Spanish politician (born 1950)

Ramón Aguiló Munar (born 3 February 1950) is a Spanish former politician. As a member of the Spanish Socialist Workers' Party (PSOE), he was the first democratically elected mayor of Palma de Mallorca, in office from 1979 to 1991.

==Biography==
Born in Palma de Mallorca, Aguiló took scholarships to complete his Spanish Baccalaureate, while working in a photography workshop and as an electrician. From 1967 to 1972, he studied to become an industrial engineer in Barcelona.

In September 1974, in the last months of Francoist Spain, he joined the Balearic Socialist Federation. In December 1976, at the party's congress in Madrid, he became the Balearic representative on the PSOE's federal committee.
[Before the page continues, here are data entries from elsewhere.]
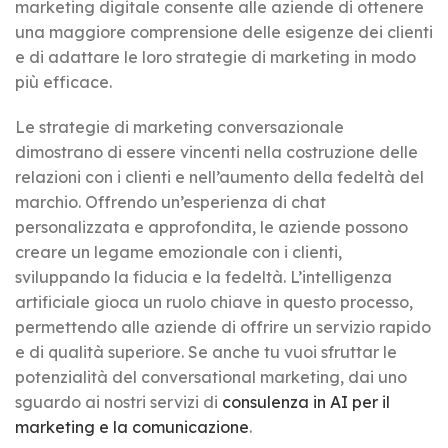
marketing digitale consente alle aziende di ottenere
una maggiore comprensione delle esigenze dei clienti
e di adattare le loro strategie di marketing in modo
più efficace.
Le strategie di marketing conversazionale
dimostrano di essere vincenti nella costruzione delle
relazioni con i clienti e nell’aumento della fedeltà del
marchio. Offrendo un’esperienza di chat
personalizzata e approfondita, le aziende possono
creare un legame emozionale con i clienti,
sviluppando la fiducia e la fedeltà. L’intelligenza
artificiale gioca un ruolo chiave in questo processo,
permettendo alle aziende di offrire un servizio rapido
e di qualità superiore. Se anche tu vuoi sfruttar le
potenzialità del conversational marketing, dai uno
sguardo ai nostri servizi di
consulenza in AI per il
marketing e la comunicazione
.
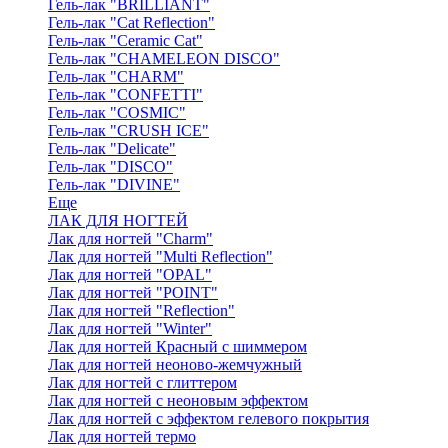
Гель-лак "BRILLIANT"
Гель-лак "Cat Reflection"
Гель-лак "Ceramic Cat"
Гель-лак "CHAMELEON DISCO"
Гель-лак "CHARM"
Гель-лак "CONFETTI"
Гель-лак "COSMIC"
Гель-лак "CRUSH ICE"
Гель-лак "Delicate"
Гель-лак "DISCO"
Гель-лак "DIVINE"
Еще
ЛАК ДЛЯ НОГТЕЙ
Лак для ногтей "Charm"
Лак для ногтей "Multi Reflection"
Лак для ногтей "OPAL"
Лак для ногтей "POINT"
Лак для ногтей "Reflection"
Лак для ногтей "Winter"
Лак для ногтей Красный с шиммером
Лак для ногтей неоново-жемчужный
Лак для ногтей с глиттером
Лак для ногтей с неоновым эффектом
Лак для ногтей с эффектом гелевого покрытия
Лак для ногтей термо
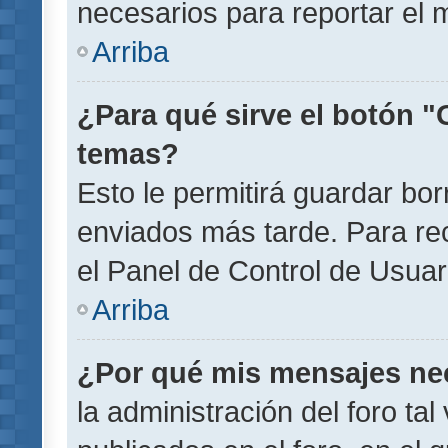
necesarios para reportar el 
Arriba
¿Para qué sirve el botón "
temas?
Esto le permitirá guardar b
enviados más tarde. Para rec
el Panel de Control de Usuar
Arriba
¿Por qué mis mensajes ne
la administración del foro ta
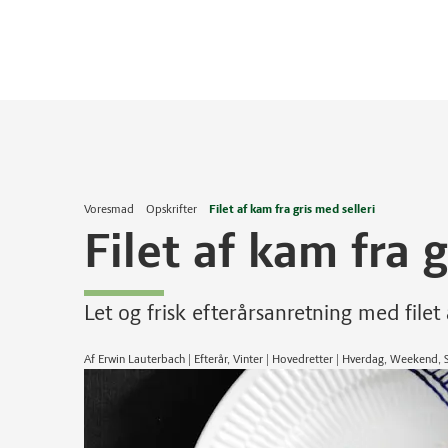
Voresmad
Opskrifter
Filet af kam fra gris med selleri
Filet af kam fra g
Let og frisk efterårsanretning med filet
Af Erwin Lauterbach | Efterår, Vinter | Hovedretter | Hverdag, Weekend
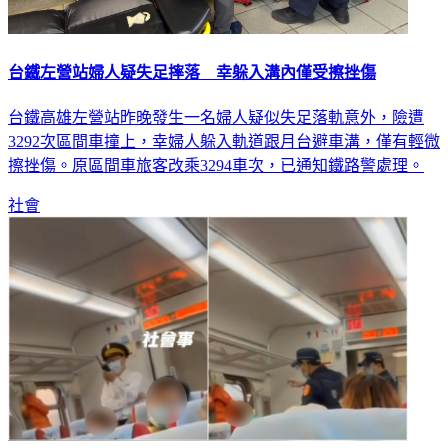
台鐵左營站婦人疑失足摔落 幸躲入溝內僅受擦挫傷
台鐵高雄左營站昨晚發生一名婦人疑似失足落軌意外，險遭
3292次區間車撞上，幸婦人躲入軌道跟月台避車溝，僅有輕微
擦挫傷。原區間車旅客改乘3294車次，已通知鐵路警處理。
社會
The 1979 Spanish local elections were the first democratic elections since the end of the regime. In Palma, the government party Union of the Democratic Centre (UCD) came first with 13 seats. The remaining seats were won by the PSOE (11), the Communist Party of Spain (PCE; 2) and the Socialist Party of Majorca (PSM; 1); these three left-wing parties formed a pact for Aguiló to become the mayor. Aguiló hung the flag of Catalonia from the City Hall alongside the flags of Spain, Mallorca and the Council of Europe, a decision which the UCD considered to be unconstitutional.

Aguiló served as mayor until 1991, with an absolute majority of seats in 1983. In 1987 he was re-elected due to the abstention of the three councillors from the Democratic and Social Centre (CDS), leaving a tie of 12 councillors from his party and 12 supporting Joan Fageda of the People's Alliance (AP). Aguiló said in 2009 that the PSOE establishment prevented him from rising in their ranks, by saying in the late 1980s that he was too young to be a member of the Congress of Deputies and impeding his attempt to run for general secretary of the Socialist Party of the Balearic Islands.

Aguiló quit the PSOE in 2001 due to disputes over the professionalisation of politics, the GAL scandal in the Basque Country, and the support of nationalist parties. He said that the last straw was the party siding with Maria Antònia Munar of the right-leaning Majorcan Union to install her as President of the Consejo Insular de Mallorca despite her party's low votes.

In 2003, the City Council awarded Aguiló their Gold Medal. In 2016, Matías Vallés of Cadena SER wrote that Aguiló was the only mayor of Palma to not feed police corruption in the city.

During his time as mayor, Aguiló faced antisemitism as his surname was one of 15 in the community of Xuetes, an endogamic group of formerly Jewish conversos in Mallorca.